内官上前禀报道:“奴已经审过,是为打探殉葬名单,贿赂之人乃是流云殿的内官,奴特来请示娘娘。”

流云殿,这是佟贵妃的住处。

“抓!统统抓去慎刑司重重拷问,”皇后的手指发颤,“陛下新丧,一个个的不思纪念先帝,背地里在这搅弄是非。”

“娘娘,”昭媛一柔声:“陛下新丧,如今头等大事是殿下登基,此时动先帝嫔妃怕是会遭人诟病,对登基大典不利。”

“佟佳贵妃有三皇子十六皇子傍身,无需殉葬,要这名单,怕不是为了自个,为的当是收买人心,这等小错,揪出来也不能将贵妃如何,娘娘还是莫要生气。”

烛火勾着皇后勾起来的讥讽唇边,“在后宫,她同我争,在前朝,她儿子要同我儿子争,我儿如今已经要登大宝,她还是不死心!”

“也不看自个儿几斤几两。”

昭媛道:“贵妃娘娘如今自是明白比不上您的,今儿想的这出收买人心,怕是想求稳,上好的封地,跟儿子去享福呢。”
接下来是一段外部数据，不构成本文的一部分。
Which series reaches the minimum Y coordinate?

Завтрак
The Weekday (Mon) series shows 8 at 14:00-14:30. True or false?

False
皇后眼中闪过一抹怨毒,起身,慢条斯理理了理极地云丝袖:“勤政殿是在拟殉葬名单是吧,陛下生前最是爱重佟贵妃,贵妃怎能忍心让先帝孤零零上路。”

--

顾修婉拒了九皇子登基后再卸任鹿鼎公这件事,以后只专管大理寺,不再插手内廷事务,丧制登基事务自也不必参与内阁会见。
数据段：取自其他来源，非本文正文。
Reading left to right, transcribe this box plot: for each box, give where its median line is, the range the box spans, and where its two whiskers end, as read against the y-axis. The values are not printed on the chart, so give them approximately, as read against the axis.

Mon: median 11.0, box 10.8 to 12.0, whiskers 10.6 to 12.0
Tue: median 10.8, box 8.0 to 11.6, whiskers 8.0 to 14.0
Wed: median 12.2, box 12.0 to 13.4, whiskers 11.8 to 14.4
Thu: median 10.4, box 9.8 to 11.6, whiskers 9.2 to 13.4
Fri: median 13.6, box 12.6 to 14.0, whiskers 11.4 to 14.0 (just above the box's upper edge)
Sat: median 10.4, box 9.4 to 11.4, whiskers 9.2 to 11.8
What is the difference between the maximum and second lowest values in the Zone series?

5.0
朝中诸事皆为帝丧让路,内阁同礼部定了章程,袁心将禁军统领的部署呈上来。

顾修平静扫一眼,提起腰间荷包,掏出象牙玉章,盖在官文右下角。

抵唇咳了几声,连着官文,一并递给袁心:“将这一并呈给殿下,从此刻开始,在殿下任命新的大统领之前,官文只需按你的副职印章,这边事情不必再报我。”

袁心像个鹌鹑似的低头:“大人您这又是何必,这事本”

“忘了过去的九皇子。”顾修一个眼刀杀过去,阻了后面的话道:“他现在是帝王。”从他登上皇位的一刻,他们的立场就从同盟便对立。

“你想想先帝。”

是人便会有猜疑,帝王的猜疑只会更甚。

过去危难扶持时是情谊,如今换到那张笼椅上再看过去,只需要一个契机,他也可以是奇货可居。
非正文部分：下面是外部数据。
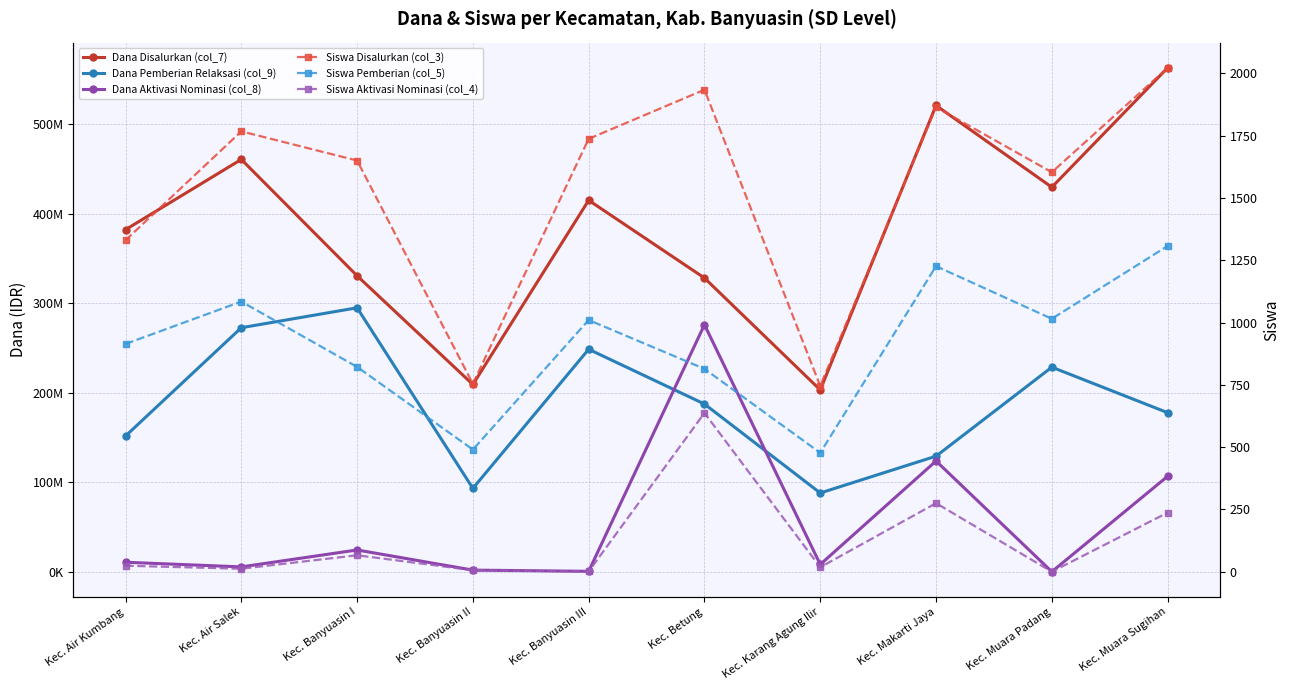

The Siswa Pemberian (col_5) series shows 163 at Kec. Betung. True or false?

False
袁心想到过去种种,一拍脑门,“是我一时没转过这弯。”

他伸手接过顾修的玉章,又看了一把椅子,听见顾修提醒道:“收起你的心思,这把椅子,你坐同我坐没区别,殿下不会提拔你上去。”

袁心:“大人误会了,属下就是替您不值。”想当初他们拼死拼活扶持九皇子上位,怎么如今又是这个结果。

那他们当初做这个有什么意义?

袁心生出一种迷茫。

同袁心的留恋不舍不同,顾修平静交出一切,没有再看一眼,缓慢朝外头走,却挺直着脊背,蹀躞带勾勒出劲瘦修长的腰肢。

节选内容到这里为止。